Segment Open

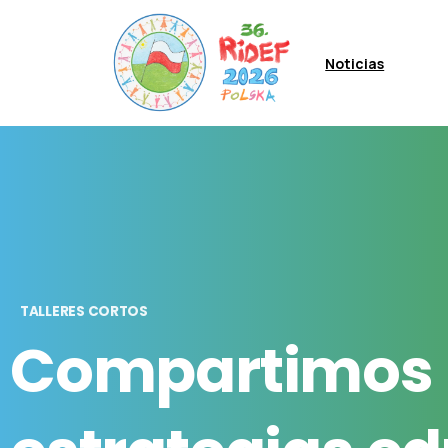
Noticias
TALLERES CORTOS
Compartimos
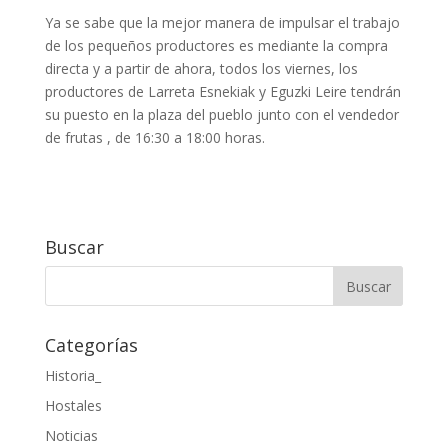
Ya se sabe que la mejor manera de impulsar el trabajo
de los pequeños productores es mediante la compra
directa y a partir de ahora, todos los viernes, los
productores de Larreta Esnekiak y Eguzki Leire tendrán
su puesto en la plaza del pueblo junto con el vendedor
de frutas , de 16:30 a 18:00 horas.
Buscar
Categorías
Historia_
Hostales
Noticias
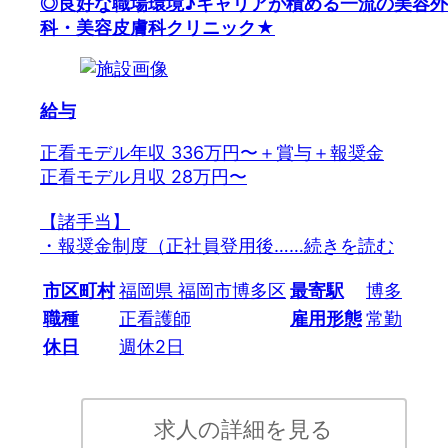
◎良好な職場環境♪キャリアが積める一流の美容外
科・美容皮膚科クリニック★
給与
正看モデル年収 336万円〜＋賞与＋報奨金
正看モデル月収 28万円〜
【諸手当】
・報奨金制度（正社員登用後…
…続きを読む
市区町村
福岡県 福岡市博多区
最寄駅
博多
職種
正看護師
雇用形態
常勤
休日
週休2日
求人の詳細を見る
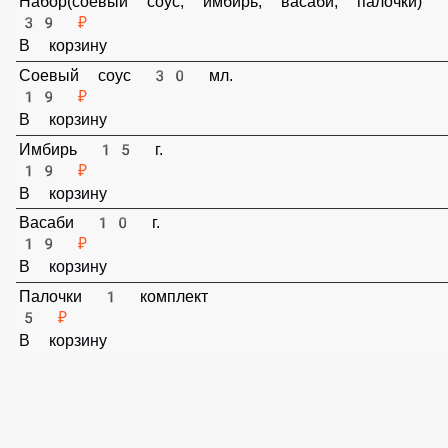
Набор(соевый соус, имбирь, васаби, палочки)
39 ₽
В корзину
Соевый соус 30 мл.
19 ₽
В корзину
Имбирь 15 г.
19 ₽
В корзину
Васаби 10 г.
19 ₽
В корзину
Палочки 1 комплект
5 ₽
В корзину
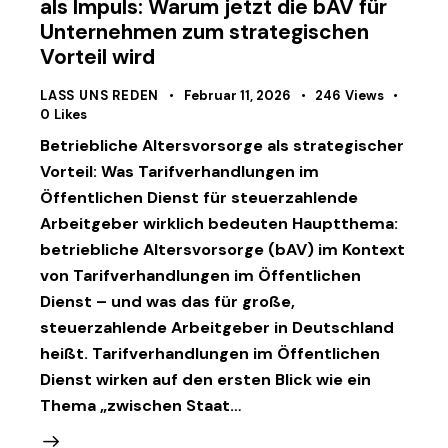
als Impuls: Warum jetzt die bAV für
Unternehmen zum strategischen
Vorteil wird
LASS UNS REDEN
Februar 11, 2026
246
Views
0
Likes
Betriebliche Altersvorsorge als strategischer
Vorteil: Was Tarifverhandlungen im
Öffentlichen Dienst für steuerzahlende
Arbeitgeber wirklich bedeuten Hauptthema:
betriebliche Altersvorsorge (bAV) im Kontext
von Tarifverhandlungen im Öffentlichen
Dienst – und was das für große,
steuerzahlende Arbeitgeber in Deutschland
heißt. Tarifverhandlungen im Öffentlichen
Dienst wirken auf den ersten Blick wie ein
Thema „zwischen Staat…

Segment Closed

For each entry above, write it out again exactly but leave out any picture.

Noticias
TALLERES CORTOS
Compartimos
Ya se sabe que la mejor manera de impulsar el trabajo
de los pequeños productores es mediante la compra
directa y a partir de ahora, todos los viernes, los
productores de Larreta Esnekiak y Eguzki Leire tendrán
su puesto en la plaza del pueblo junto con el vendedor
de frutas , de 16:30 a 18:00 horas.
Buscar
Categorías
Historia_
Hostales
Noticias
◎良好な職場環境♪キャリアが積める一流の美容外
科・美容皮膚科クリニック★
給与
正看モデル年収 336万円〜＋賞与＋報奨金
正看モデル月収 28万円〜
【諸手当】
・報奨金制度（正社員登用後…
…続きを読む
市区町村
福岡県 福岡市博多区
最寄駅
博多
職種
正看護師
雇用形態
常勤
休日
週休2日
求人の詳細を見る
Набор(соевый соус, имбирь, васаби, палочки)
39 ₽
В корзину
Соевый соус 30 мл.
19 ₽
В корзину
Имбирь 15 г.
19 ₽
В корзину
Васаби 10 г.
19 ₽
В корзину
Палочки 1 комплект
5 ₽
В корзину
als Impuls: Warum jetzt die bAV für
Unternehmen zum strategischen
Vorteil wird
LASS UNS REDEN
Februar 11, 2026
246
Views
0
Likes
Betriebliche Altersvorsorge als strategischer
Vorteil: Was Tarifverhandlungen im
Öffentlichen Dienst für steuerzahlende
Arbeitgeber wirklich bedeuten Hauptthema:
betriebliche Altersvorsorge (bAV) im Kontext
von Tarifverhandlungen im Öffentlichen
Dienst – und was das für große,
steuerzahlende Arbeitgeber in Deutschland
heißt. Tarifverhandlungen im Öffentlichen
Dienst wirken auf den ersten Blick wie ein
Thema „zwischen Staat…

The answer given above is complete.